Trente ans plus tard, en mai 2020, j’ai profité de la première occasion après la fermeture des frontières due au Covid pour y retourner. Dans le premier village luxembourgeois, on me fit de grands signes amicaux ; partout flottaient des drapeaux européens peints à la main. On sentait que l’Europe, ici, n’était pas une formule, mais une réalité vécue.
Et puis, une singularité a traversé tout ce temps : depuis plus de deux siècles, la Our est un condominium – elle appartient à la fois à l’Allemagne et au Luxembourg. Ce statut a survécu aux ambitions impérialistes de l’Allemagne vers l’Ouest, aux guerres mondiales, au traité de Versailles, même à la pandémie.
Ma dernière promenade de Noël avec mon grand-père nous mena à la source de la Our. Nous l’avons cherchée – et nous étions presque déçus. Ici un filet d’eau, là un petit ruisseau ; nulle part une origine unique.

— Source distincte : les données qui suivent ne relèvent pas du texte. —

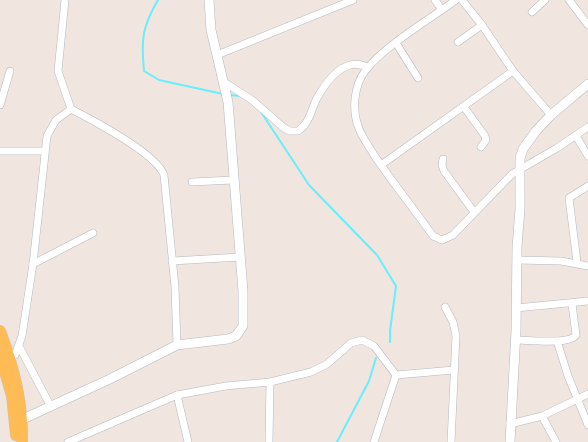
<svg xmlns="http://www.w3.org/2000/svg" width="588" height="442" viewBox="0 0 588 442" font-family="Jost,sans-serif">
  <style>
    .lines { fill: none; stroke-linecap: round; stroke-linejoin: round }
    .stream { stroke: #68eefc; stroke-width: 2 }
    .minor-casing { stroke: #b3b8c2; stroke-width: 8 }
    .tertiary-casing { stroke: #b3b8c2; stroke-width: 10 }
    .primary-casing { stroke: #c9c9c9; stroke-width: 12 }
    .minor { stroke: #fff; stroke-width: 7 }
    .tertiary { stroke: #fff; stroke-width: 9 }
    .primary { stroke: #fb5; stroke-width: 11 }
  </style>
  <rect width="100%" height="100%" fill="#f0e6df"/>
  <g class="lines">
    <g class="stream">
      <path d="M158 0C142 27 141 40 144 71L159 80 223 94"/>
      <polyline points="230,95 241,96"/>
      <polyline points="261,112 309,185 377,255 396,286 390,331 390,342"/>
      <polyline points="337,442 369,381 376,358"/>
    </g>
    <g class="minor-casing">
      <g id="minor">
        <path d="M65 0 58 71 71 109C92 120 156 153 164 175L175 287 177 345"/>
        <polyline points="435,0 442,10"/>
        <path d="M456 0C430 19 384 46 365 71 354 86 352 109 358 126 361 136 369 146 374 155 393 183 414 209 433 236L442 240 453 235 512 174 557 148 588 127"/>
        <polyline points="462,0 482,25 513,71 551,115"/>
        <polyline points="569,0 588,25"/>
        <polyline points="532,12 545,0"/>
        <polyline points="458,42 482,25"/>
        <polyline points="396,43 418,78"/>
        <polyline points="217,55 353,0"/>
        <path d="M224 82 252 100 284 128 290 131H298C309 124 311 111 316 100 323 87 335 69 350 65 356 63 362 65 368 67"/>
        <polyline points="0,105 10,71"/>
        <polyline points="464,107 485,136 486,140 481,147"/>
        <polyline points="576,136 588,156"/>
        <polyline points="0,151 44,151"/>
        <polyline points="443,159 442,165 444,171 474,212"/>
        <polyline points="381,165 513,71"/>
        <polyline points="192,182 233,180"/>
        <polyline points="517,260 561,261 588,266"/>
        <polyline points="172,261 240,257"/>
        <polyline points="577,262 569,198 588,186"/>
        <polyline points="33,264 93,233"/>
        <polyline points="445,307 453,322 456,336 451,442"/>
        <polyline points="516,308 588,301"/>
        <path d="M515 340C528 340 570 345 576 335L572 304"/>
        <polyline points="557,341 568,376 588,425"/>
        <polyline points="19,346 51,407"/>
        <polyline points="7,361 15,355 22,336 33,264 47,136 56,120 71,109"/>
        <polyline points="396,375 454,370"/>
        <polyline points="177,395 188,442"/>
        <polyline points="542,416 556,442"/>
        <polyline points="510,424 542,416 588,394"/>
        <polyline points="68,442 177,395 226,386 270,382 311,372 327,364 351,343 362,340 374,346 396,375 374,442"/>
        <polyline points="269,442 270,382"/>
      </g>
    </g>
    <g class="tertiary-casing">
      <g id="tertiary">
        <polyline points="23,419 110,379 177,345 228,339 236,336 243,326 243,291 228,102 211,30 209,0"/>
        <polyline points="510,442 516,331 517,247 520,209 520,158 523,149 536,131 551,115 588,84"/>
      </g>
    </g>
    <g class="primary-casing">
      <g id="primary">
        <path d="M0 331C14 367 23 403 22 442"/>
        <polyline points="0,355 12,396 16,435"/>
      </g>
    </g>
    <use href="#minor" class="minor"/>
    <use href="#tertiary" class="tertiary"/>
    <use href="#primary" class="primary"/>
  </g>
</svg>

Peu après sa mort, j’ai retrouvé dans ses affaires un ouvrage intitulé « La vallée de la Our – de la source jusqu’à l’embouchure. » Il ne l’avait pas écrit lui-même, mais il l’avait gardé précieusement. Il commence par ces mots : « C’est dommage qu’on ne découvre la beauté de sa patrie qu’à un âge avancé. J’ai dû chercher la source de la Our, mais une fois trouvée, j’ai suivi son cours. »
Pour moi, il ne pourrait guère exister de symbole plus beau de l’Europe.